Here, blockIdx and threadIdx represent the block and thread indices in the grid, while blockDim specifies the number of threads per block. This calculation ensures that:

- Each thread is assigned a unique element in the matrix.
- The workload is evenly distributed across all threads.
- The kernel can handle matrices of arbitrary size by adjusting the grid and block dimensions.

## Block-Wise Division and Performance Improvement

The use of threadIdx.x, threadIdx.y, blockIdx.x, and blockIdx.y enables block-wise division of the matrix, which is a key factor in improving performance. Here's how it works:

- 1. Thread Organization: CUDA organizes threads into a grid of blocks, where each block contains a fixed number of threads. Each thread has a unique identifier within its block, given by threadIdx.x and threadIdx.y. Each block also has a unique identifier within the grid, given by blockIdx.x and blockIdx.y.
- 2. **Block-Wise Division**: The matrix is divided into smaller tiles, where each tile is processed by one thread block.
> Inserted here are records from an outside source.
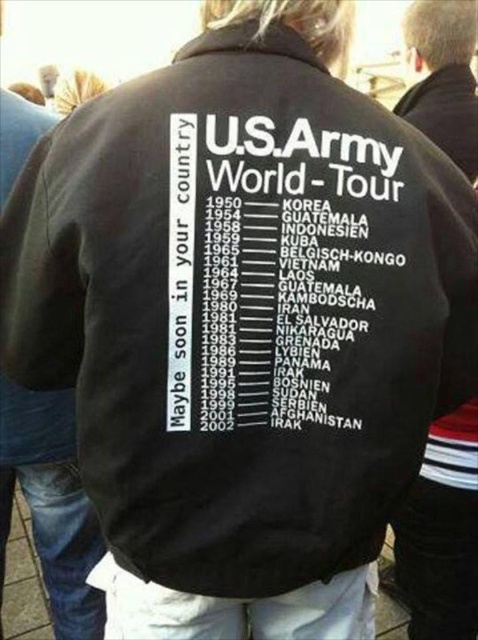
Question: Does black fabric text at center appear on the right side of black fabric jacket at upper center?

Choices:
 (A) yes
 (B) no

Answer: (B)

Question: Among these objects, which one is nearest to the camera?

Choices:
 (A) black fabric jacket at upper center
 (B) black fabric text at center

Answer: (B)

Question: Is black fabric text at center closer to camera compared to black fabric jacket at upper center?

Choices:
 (A) yes
 (B) no

Answer: (A)

Question: Which of the following is the closest to the observer?

Choices:
 (A) black fabric text at center
 (B) black fabric jacket at upper center

Answer: (A)

Question: Does black fabric text at center appear on the left side of black fabric jacket at upper center?

Choices:
 (A) yes
 (B) no

Answer: (A)

Question: Which object appears farthest from the camera in this image?

Choices:
 (A) black fabric text at center
 (B) black fabric jacket at upper center

Answer: (B)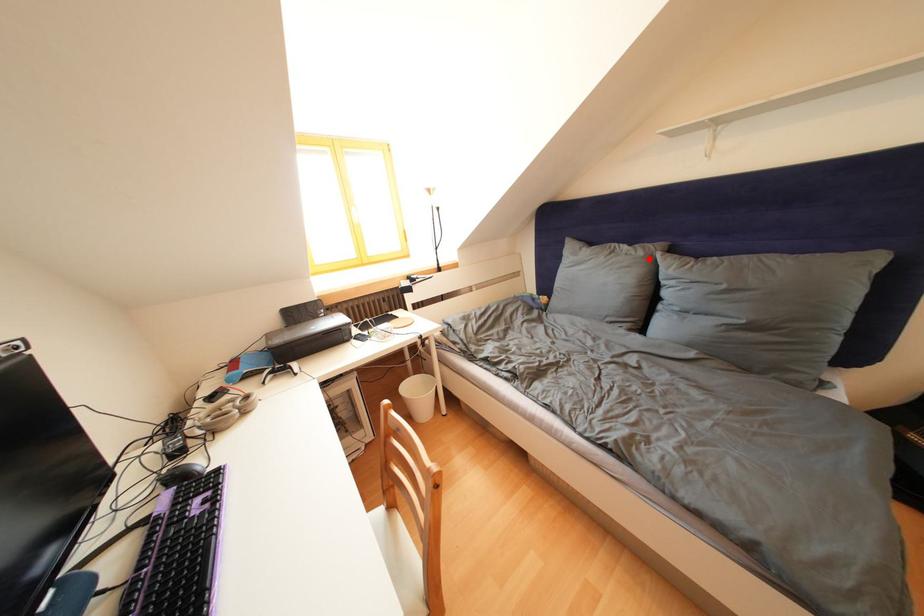
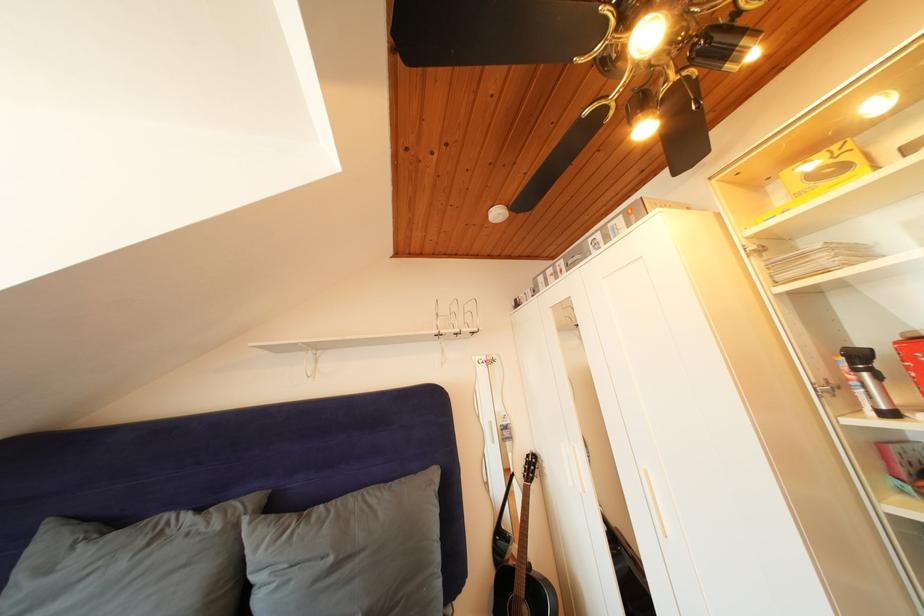
The point at the highlighted location is marked in the first image. Where is the corresponding point in the second image?

(225, 531)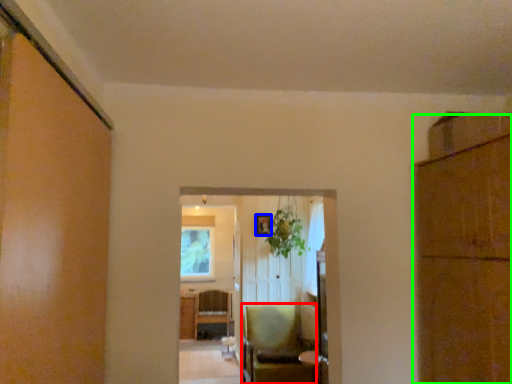
Question: Based on their relative distances, which object is farther from chair (highlighted by a red box)? Choose from picture frame (highlighted by a blue box) and cabinetry (highlighted by a green box).

Choices:
 (A) picture frame
 (B) cabinetry

Answer: (B)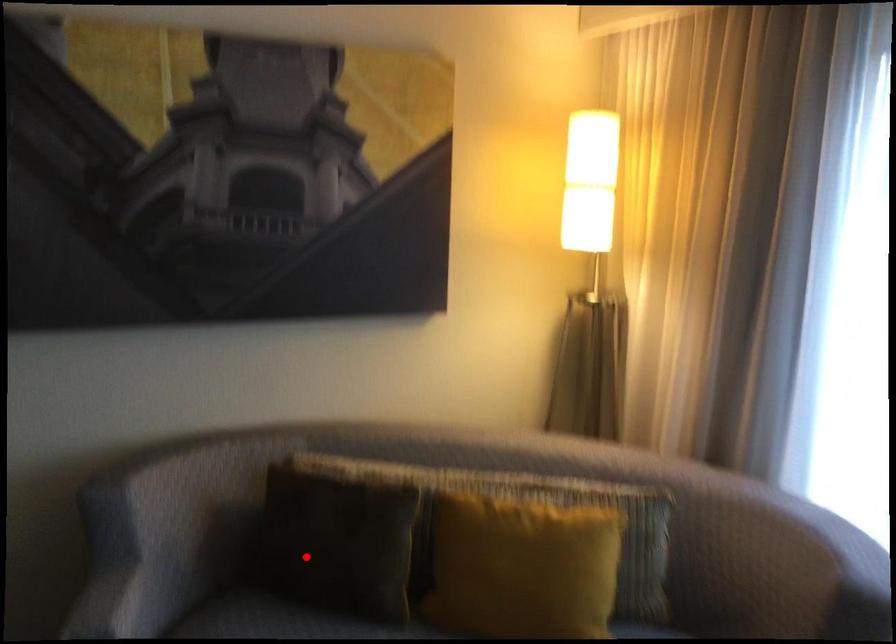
The size of each tile is determined by the block dimensions (blockDim.x and blockDim.y). For example, if the block size is  $16 \times 16$ , each block processes a  $16 \times 16$  tile of the matrix.
- 3. **Performance Improvement**: **Parallel Execution**: By dividing the matrix into smaller tiles, multiple blocks can work on different parts of the matrix simultaneously. This maximizes parallelism and reduces computation time. **Memory Locality**: Threads within a block can cooperate to load data into shared memory, which is much faster than global memory. This reduces the latency of memory accesses and improves overall performance. **Load Balancing**: Block-wise division ensures that the workload is evenly distributed across

all blocks, minimizing idle time and maximizing GPU utilization. - **Scalability**: As the matrix size increases, more blocks can be launched to handle the additional workload, ensuring that the kernel remains efficient even for very large matrices.

The CUDA kernel for matrix addition optimizes performance by leveraging parallel threads, improving memory access patterns, and efficiently distributing work across the GPU. The use of threadIdx.x, threadIdx.y, blockIdx.x, and blockIdx.y ensures that each thread processes a unique element, enabling high scalability and performance. Block-wise division further enhances performance by maximizing parallelism, improving memory locality, and ensuring load balancing. This approach results in a significant speedup compared to serial implementations, especially for large matrices. The kernel is highly scalable and well-suited for computationally intensive tasks in fields such as scientific computing, machine learning, and data analysis.

# Results and Performance Analysis

The results of the execution are as follows:

- Serial Execution Time: 0.540691 seconds
- Parallel (CUDA) Execution Time: 0.013554 seconds

The speedup is calculated as the ratio of the serial execution time to the parallel execution time:

$$\mathrm{Speedup} = \frac{\mathrm{Serial\ Time}}{\mathrm{Parallel\ Time}} = \frac{0.540691}{0.013554} \approx 39.91$$

Thus, the parallel execution using CUDA achieved a speedup of approximately 39.91 times compared to the serial execution.

# Conclusion

In this report, we have demonstrated the use of CUDA to parallelize the matrix addition operation. The serial implementation took 0.540691 seconds, while the parallel CUDA implementation took only 0.013554 seconds. The observed speedup is significant, highlighting the power of parallel computing using GPUs for large matrix operations. This approach can be applied to other computationally intensive tasks as well.